▶ _WHAT TO DO_
Write out the significant-figures passage below word for word, from "The rules for" up to and including "do basic arithmetic.".

▶ _PASSAGE_
%%
The rules for significant figures are too complicated to be handled solely
using the sprintf function (unless you happen to be Randal Schwartz :-).
These routines allow you to correctly handle significan figures.
It can count the number of significan figures, format a number to a
given number of significant figures, and do basic arithmetic.
- CountSigFigs
-
$n=CountSigFigs($N);
-
This returns the number of significant figures in a number. It returns
() if $N is not a number.
-
$N $n
----- --
240 2
240. 3
241 3
0240 2
0.03 1
0 0
0.0 0
- FormatSigFigs
-
$str=FormatSigFigs($N,$n)
-
This returns a string containing $N formatted to $n significant figures.
This will work for all cases except something like ``2400'' formatted to
3 significant figures.
-
$N $n $str
------ -- -------
2400 1 2000
2400 2 2400
2400 3 2400
2400 4 2400.
2400 5 2400.0
-
141 3 141.
141 2 140
-
0.039 1 0.04
0.039 2 0.039
-
9.9 1 10
9.9 2 9.9
9.9 3 9.90
- addSF, subSF, multSF, divSF
-
These routines add/subtract/multiply/divide two numbers while maintaining
the proper number of significant figures.
- Without scientific notation, some numbers are ambiguous
-
These routines do not work with scientific notation (exponents). As a
result, it is impossible to unambiguously format some numbers. For
example,
-
$str=FormatSigFigs("2400",3);
-
will by necessity return the string ``2400'' which does NOT have 3
significant figures. This is not a bug. It is simply a fundamental
problem with working with significant figures when not using scientific
notation.
- A bug in some printf library calls on the Mac
-
One of the tests
-
FormatSigFigs(0.99,1) => 1.
-
fails on at least some Mac OS versions. It gives ``0.'' instead of ``1.''
and comes when the call:
-
printf("%.0f","0.99")
-
returns 0 instead of 1. I have not added a workaround for this.
%%
Collected data
%%
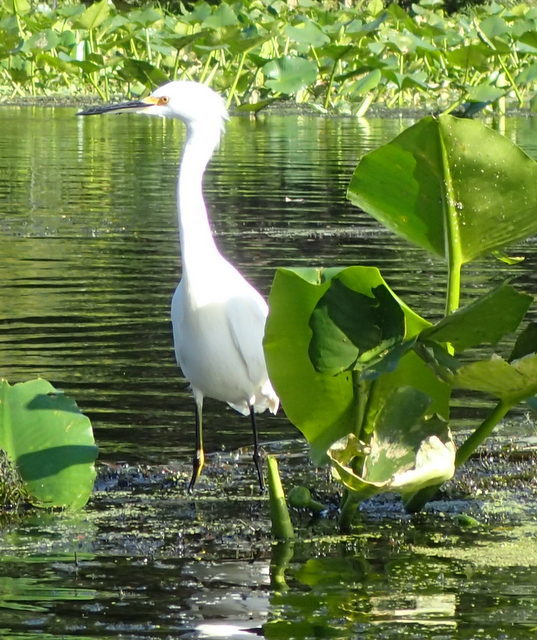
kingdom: Animalia
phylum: Chordata
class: Aves
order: Pelecaniformes
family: Ardeidae
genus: Egretta
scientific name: Egretta thula
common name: Snowy egret
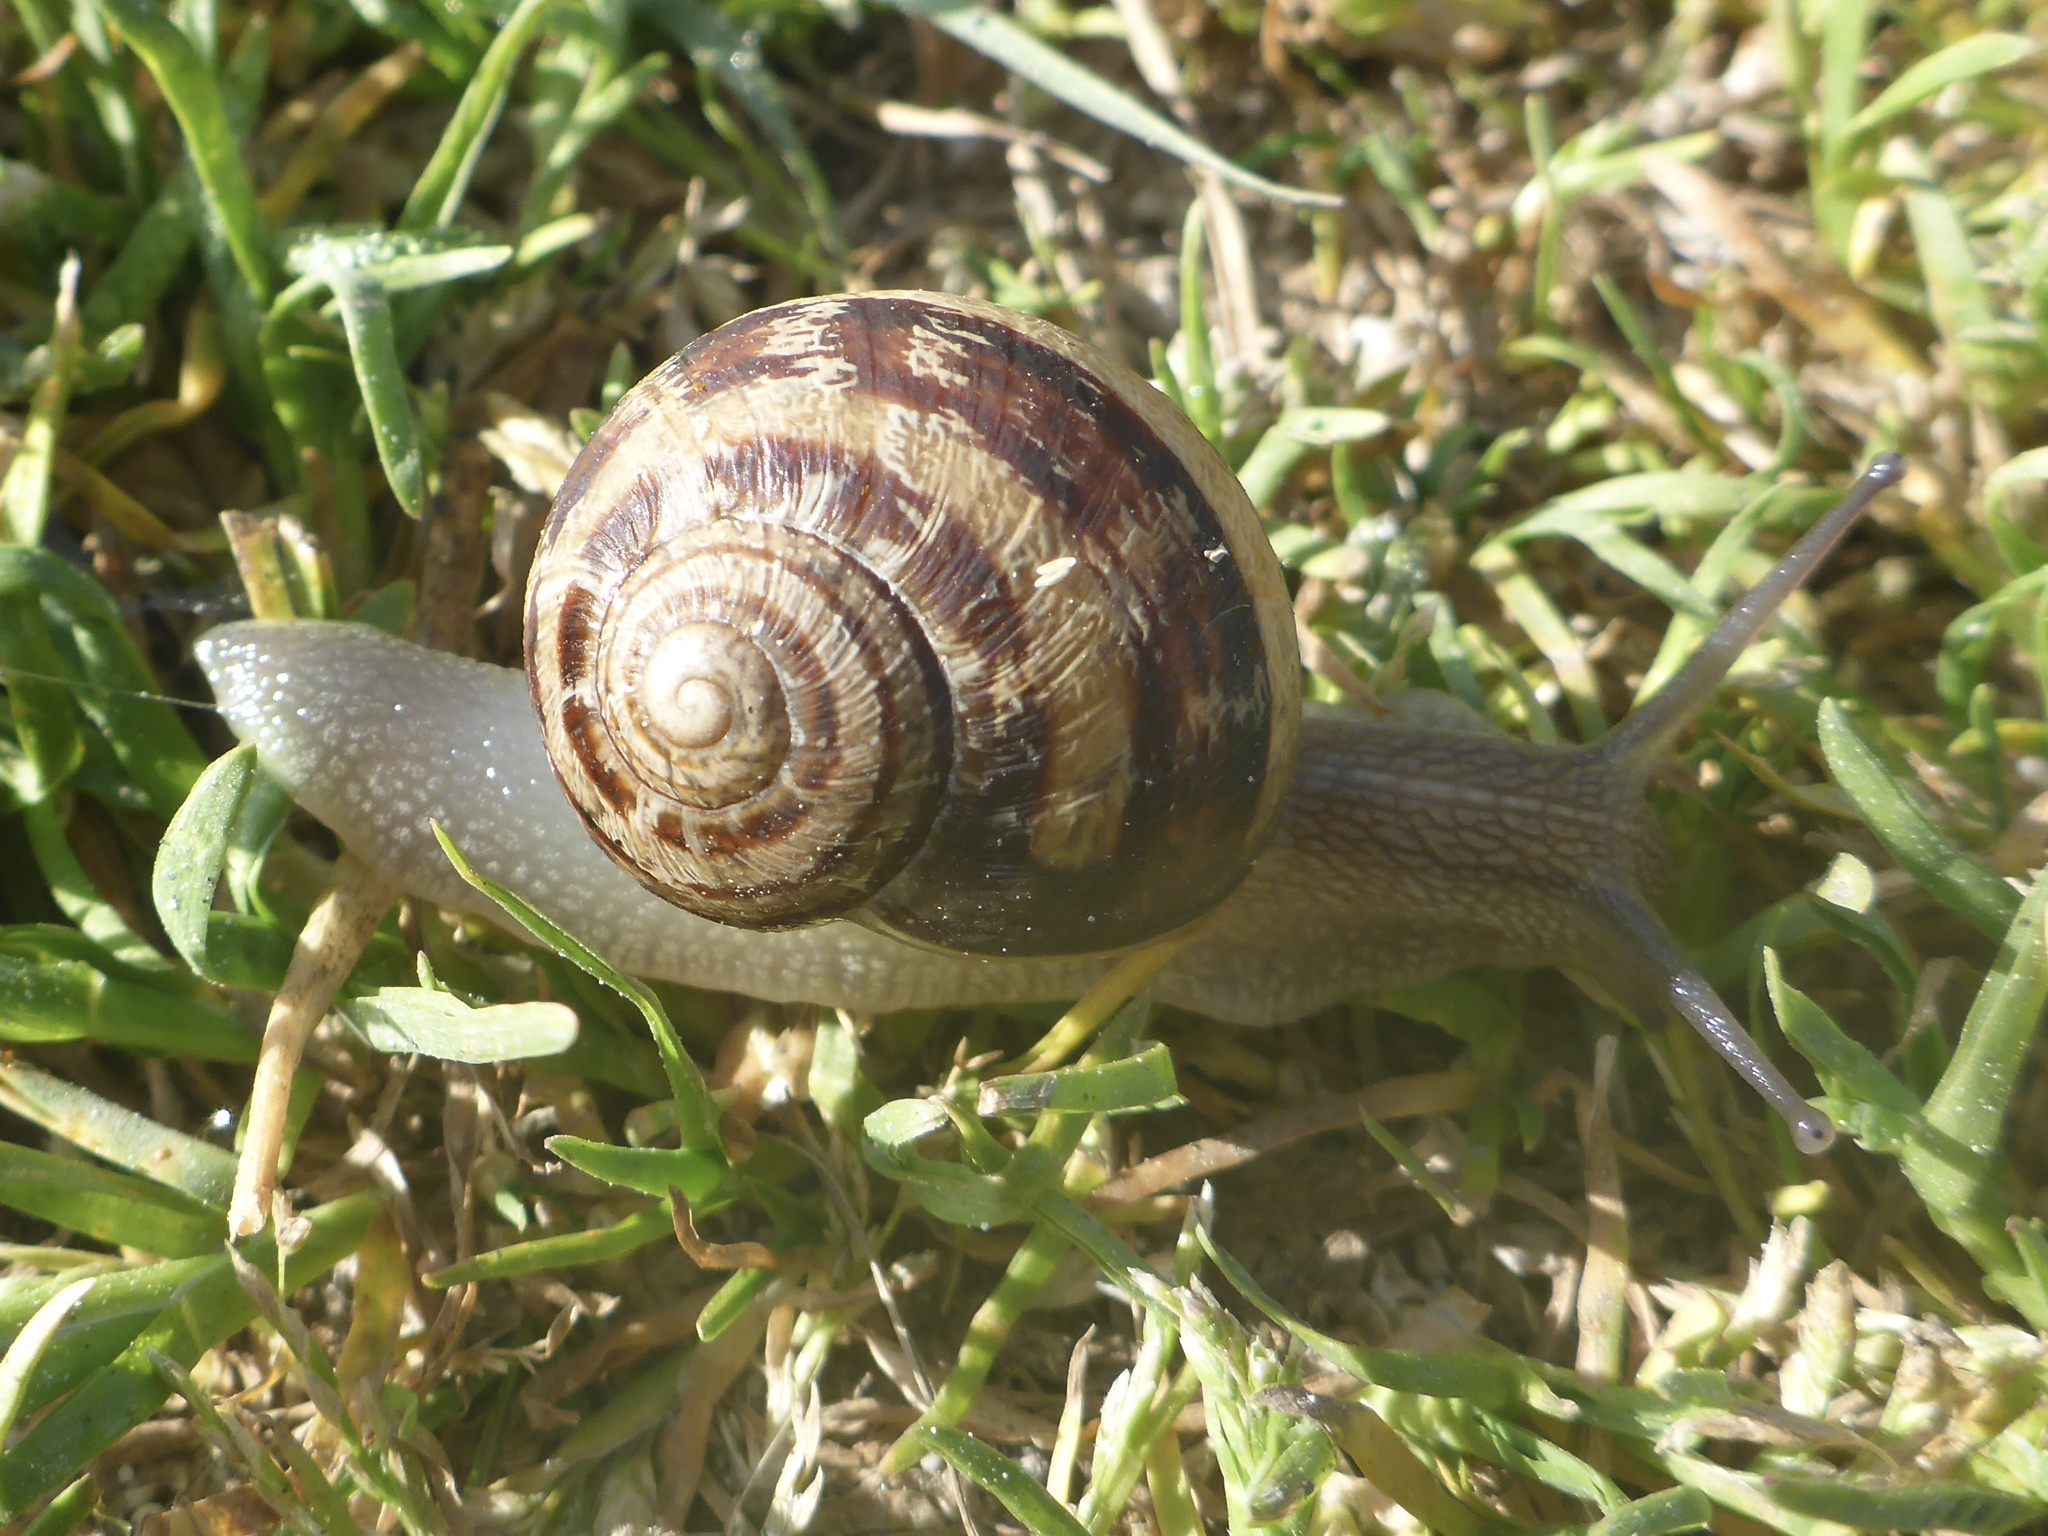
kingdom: Animalia
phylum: Mollusca
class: Gastropoda
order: Stylommatophora
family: Helicidae
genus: Cornu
%%
▶ _WORKED SOLUTION_
The rules for significant figures are too complicated to be handled solely
using the sprintf function (unless you happen to be Randal Schwartz :-).
These routines allow you to correctly handle significan figures.
It can count the number of significan figures, format a number to a
given number of significant figures, and do basic arithmetic.